EXCERPT PROVIDED:
-------

C-CAMP develops new OptiDrop platform to study single cells

 

The novel microfluidic chip-based platform allows for optical sensing of biological samples without the expensive open space, bulky optical components routinely used in microscopy and flow cytometry-based techniques. 

 

This innovation, developed by C-CAMP's Discovery to Innovation Accelerator team enables the study of single cells encapsulated in droplets with ease and precision. The platform's affordability, live data visualisation, smaller data footprint, and 'closed' system design (preventing external contamination) make OptiDrop a viable benchtop technology for broad clinical applications.

 

“Traditional flow cytometers, used for fluorophore-based biomarker detection, are limited by high costs, bulkiness, and larger sample volume requirements, often restricting their usage to few hospitals, research or diagnostic labs. Optidrop will have game-changing downstream applications, including studying the impact on individual cells during a drug screen, environment control (water contamination counter), detection and sorting of CAR-T cells in immuno-oncotherapeutics, selection of CRISPR-modified single cells and selection of high-efficiency clones in single-cell genomics,” explains Dr Taslimarif Saiyed, CEO and Director of C-CAMP and one of the lead authors of the paper.

 

How does it work?

 

The team, consisting of researchers from C-CAMP and IIT-Madras, developed OptiDrop using a proprietary microfluidic chip with integrated optical fibres, photomultiplier tubes and a pulse counter. As each droplet flows through the microfluidic channel lit by an incident beam, light is scattered from its surface and contents. The platform detects fluorescent signals associated with the individual droplet. The output or signals are captured, processed and read live through an in-house developed software. 

 

Prof. Anil Prabhakar, one of the authors of the paper from the Department of Electrical Engineering, IIT-M said the work is the result of a long fulfilling collaboration between IIT-M and C-CAMP. He added that one of the most important parts of the technology was aligining the centre of an optical fibre to the centre of the fluidic channel and it was achieved through proper co-design of both optics and fluidics.

 

To validate OptiDrop's capabilities, the team carried out an antibody-based protein biomarker detection study. The results were on par with those obtained from standard flow cytometers, underscoring OptiDrop's reliability for scientific research. “We will continue our explorations with different cells and different fluorophore combinations, and optimise the optoelectronics used in the system,” adds Prof. Anil Prabhakar.

 

How much does it cost?

-------

DATA RECORDS:
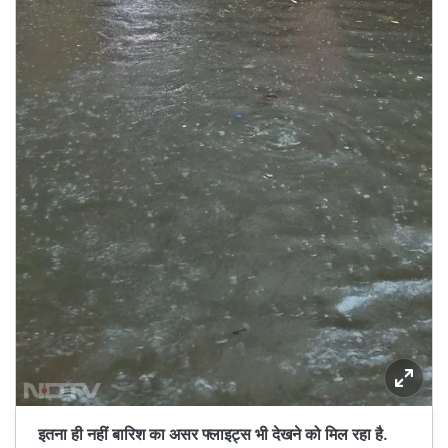
इतना ही नहीं बारिश का असर फ्लाइट्स भी देखने को मिल रहा है.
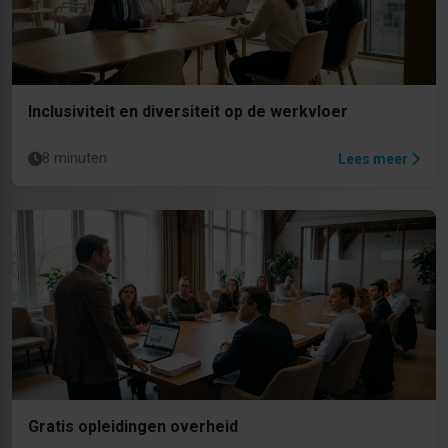
Inclusiviteit en diversiteit op de werkvloer
8 minuten
Lees meer
Gratis opleidingen overheid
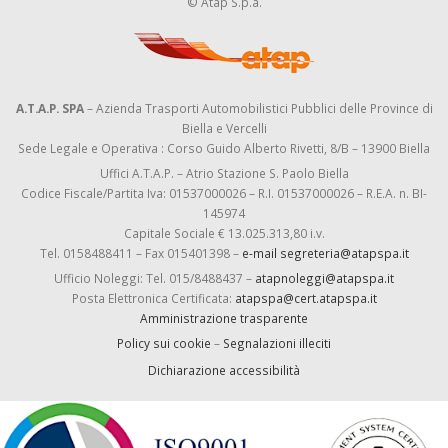
© Atap S.p.a.
A.T.A.P. SPA
– Azienda Trasporti Automobilistici Pubblici delle Province di
Biella e Vercelli
Sede Legale e Operativa : Corso Guido Alberto Rivetti, 8/B – 13900 Biella
Uffici A.T.A.P. – Atrio Stazione S. Paolo Biella
Codice Fiscale/Partita Iva: 01537000026 – R.I. 01537000026 – R.E.A. n. BI-
145974
Capitale Sociale € 13.025.313,80 i.v.
Tel. 0158488411 – Fax 015401398 –
e-mail segreteria@atapspa.it
Ufficio Noleggi: Tel. 015/8488437 –
atapnoleggi@atapspa.it
Posta Elettronica Certificata:
atapspa@cert.atapspa.it
Amministrazione trasparente
Policy sui cookie
–
Segnalazioni illeciti
Dichiarazione accessibilità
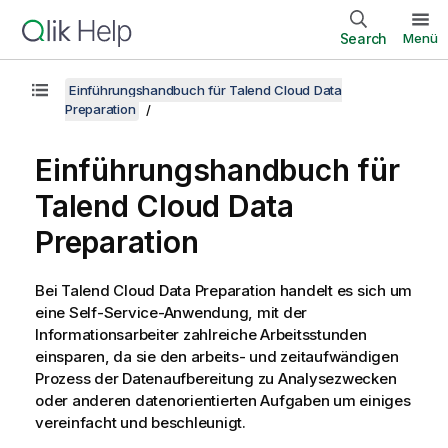
Search
Menü
Einführungshandbuch für Talend Cloud Data
Preparation
Einführungshandbuch für
Talend Cloud Data
Preparation
Bei
Talend Cloud Data Preparation
handelt es sich um
eine Self-Service-Anwendung, mit der
Informationsarbeiter zahlreiche Arbeitsstunden
einsparen, da sie den arbeits- und zeitaufwändigen
Prozess der Datenaufbereitung zu Analysezwecken
oder anderen datenorientierten Aufgaben um einiges
vereinfacht und beschleunigt.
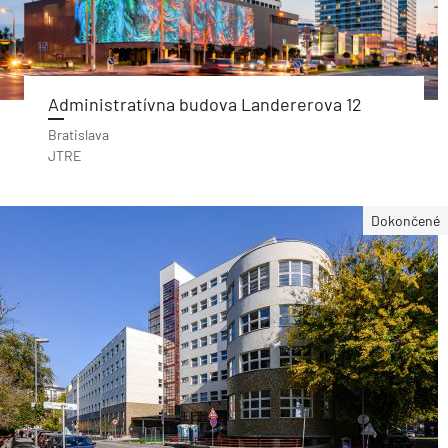
Administratívna budova Landererova 12
Bratislava
JTRE
Dokončené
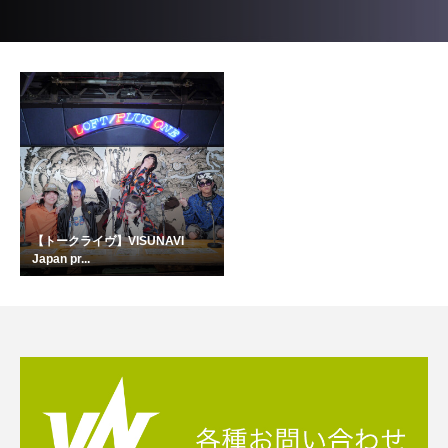
【トークライヴ】VISUNAVI
Japan pr...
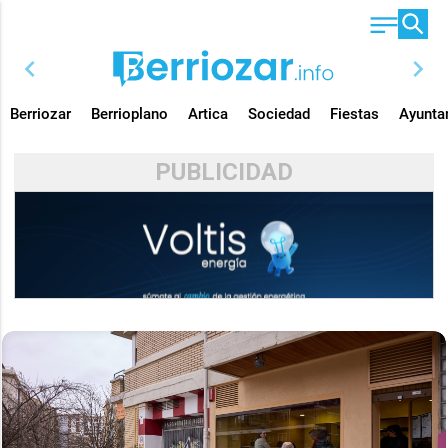
chevron_left
chevron_right
Berriozar
Berrioplano
Artica
Sociedad
Fiestas
Ayunta
PUBLICIDAD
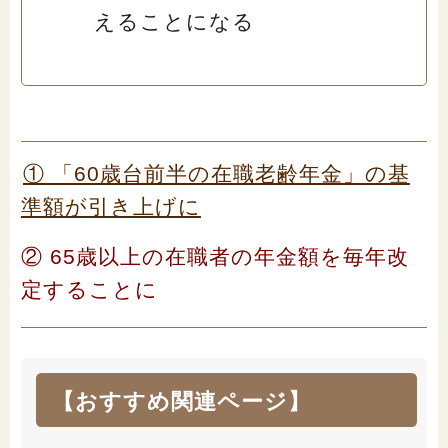
えることになる
① 「60歳台前半の在職老齢年金」の基
準額が引き上げに
② 65歳以上の在職者の年金額を毎年改
定することに
【おすすめ関連ページ】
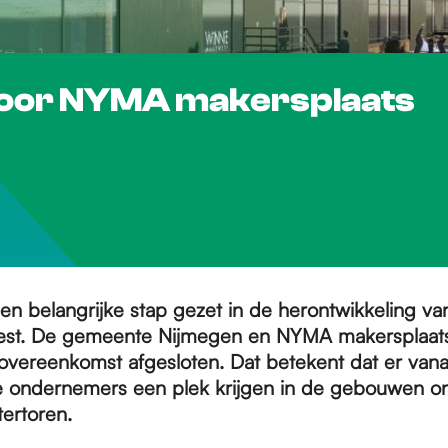
oor NYMA makersplaats
en belangrijke stap gezet in de herontwikkeling v
st. De gemeente Nijmegen en NYMA makersplaat
overeenkomst afgesloten. Dat betekent dat er vana
e ondernemers een plek krijgen in de gebouwen o
tertoren.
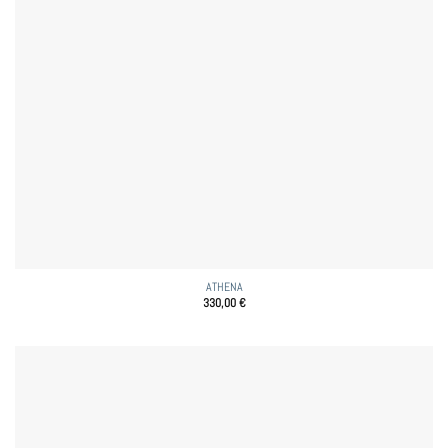
ATHENA
330,00
€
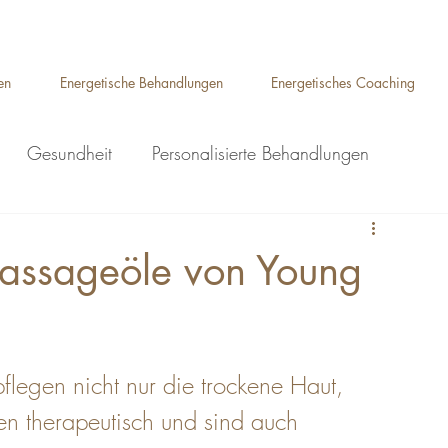
Auelsweg 22, 53797 Lohmar
en
Energetische Behandlungen
Energetisches Coaching
Gesundheit
Personalisierte Behandlungen
ge Lohmar
Ganzkörpermassage Lohmar
Massageöle von Young
Breuss Massage Lohmar
pflegen nicht nur die trockene Haut, 
eflexzonenmassage Lohmar
en therapeutisch und sind auch 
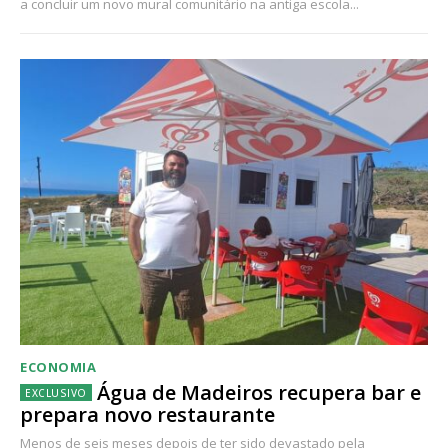
a concluir um novo mural comunitário na antiga escola...
ECONOMIA
Água de Madeiros recupera bar e
prepara novo restaurante
Menos de seis meses depois de ter sido devastado pela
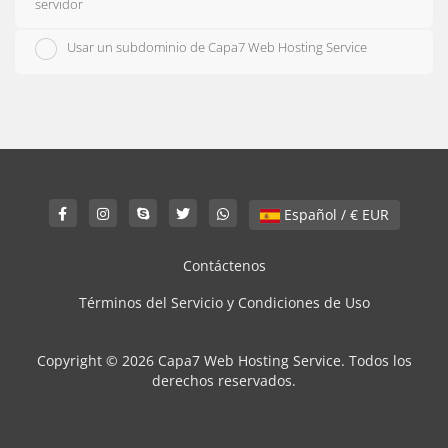
servidor
Usar un subdominio de Capa7 Web Hosting Service
Español / € EUR
Contáctenos
Términos del Servicio y Condiciones de Uso
Copyright © 2026 Capa7 Web Hosting Service. Todos los
derechos reservados.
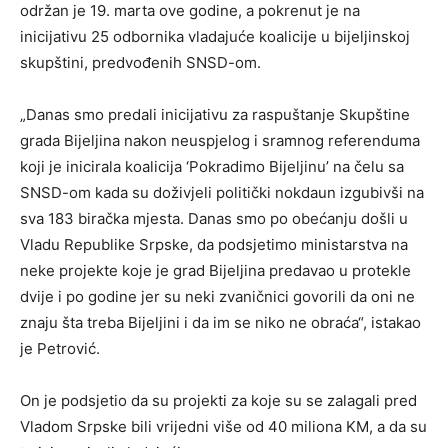
održan je 19. marta ove godine, a pokrenut je na
inicijativu 25 odbornika vladajuće koalicije u bijeljinskoj
skupštini, predvođenih SNSD-om.
„Danas smo predali inicijativu za raspuštanje Skupštine
grada Bijeljina nakon neuspjelog i sramnog referenduma
koji je inicirala koalicija ‘Pokradimo Bijeljinu’ na čelu sa
SNSD-om kada su doživjeli politički nokdaun izgubivši na
sva 183 biračka mjesta. Danas smo po obećanju došli u
Vladu Republike Srpske, da podsjetimo ministarstva na
neke projekte koje je grad Bijeljina predavao u protekle
dvije i po godine jer su neki zvaničnici govorili da oni ne
znaju šta treba Bijeljini i da im se niko ne obraća“, istakao
je Petrović.
On je podsjetio da su projekti za koje su se zalagali pred
Vladom Srpske bili vrijedni više od 40 miliona KM, a da su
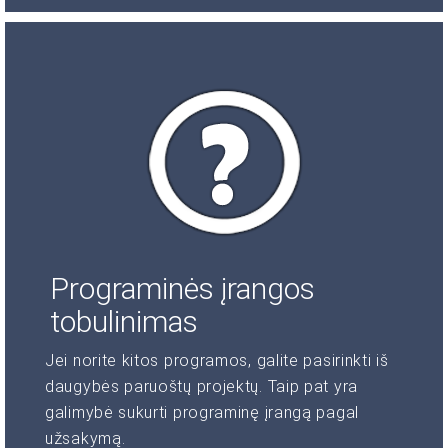
Programinės įrangos
tobulinimas
Jei norite kitos programos, galite pasirinkti iš
daugybės paruoštų projektų. Taip pat yra
galimybė sukurti programinę įrangą pagal
užsakymą.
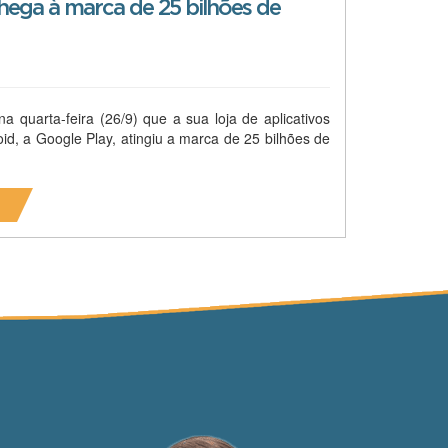
hega à marca de 25 bilhões de
 quarta-feira (26/9) que a sua loja de aplicativos
id, a Google Play, atingiu a marca de 25 bilhões de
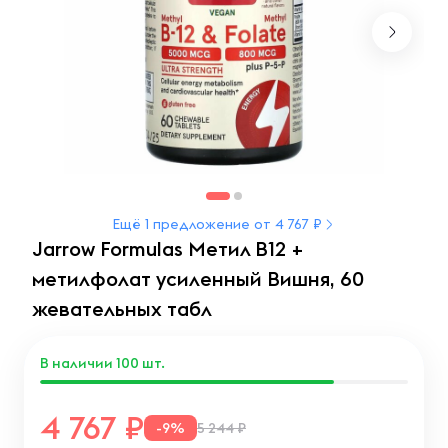
Ещё 1 предложение от 4 767 ₽
Jarrow Formulas Метил B12 +
метилфолат усиленный Вишня, 60
жевательных табл
В наличии
100
шт.
4 767
-9%
5 244 ₽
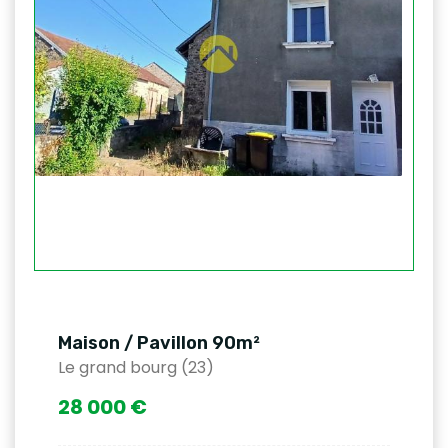
Maison / Pavillon 90m²
Le grand bourg (23)
28 000 €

-------

GOAL OF THE EXERCISE:
Can you reproduce, word for word, the passage of the OptiDrop article that starts at "How does it" and ends after "in-house developed software."?

ANSWER SECTION:
How does it work?

 

The team, consisting of researchers from C-CAMP and IIT-Madras, developed OptiDrop using a proprietary microfluidic chip with integrated optical fibres, photomultiplier tubes and a pulse counter. As each droplet flows through the microfluidic channel lit by an incident beam, light is scattered from its surface and contents. The platform detects fluorescent signals associated with the individual droplet. The output or signals are captured, processed and read live through an in-house developed software.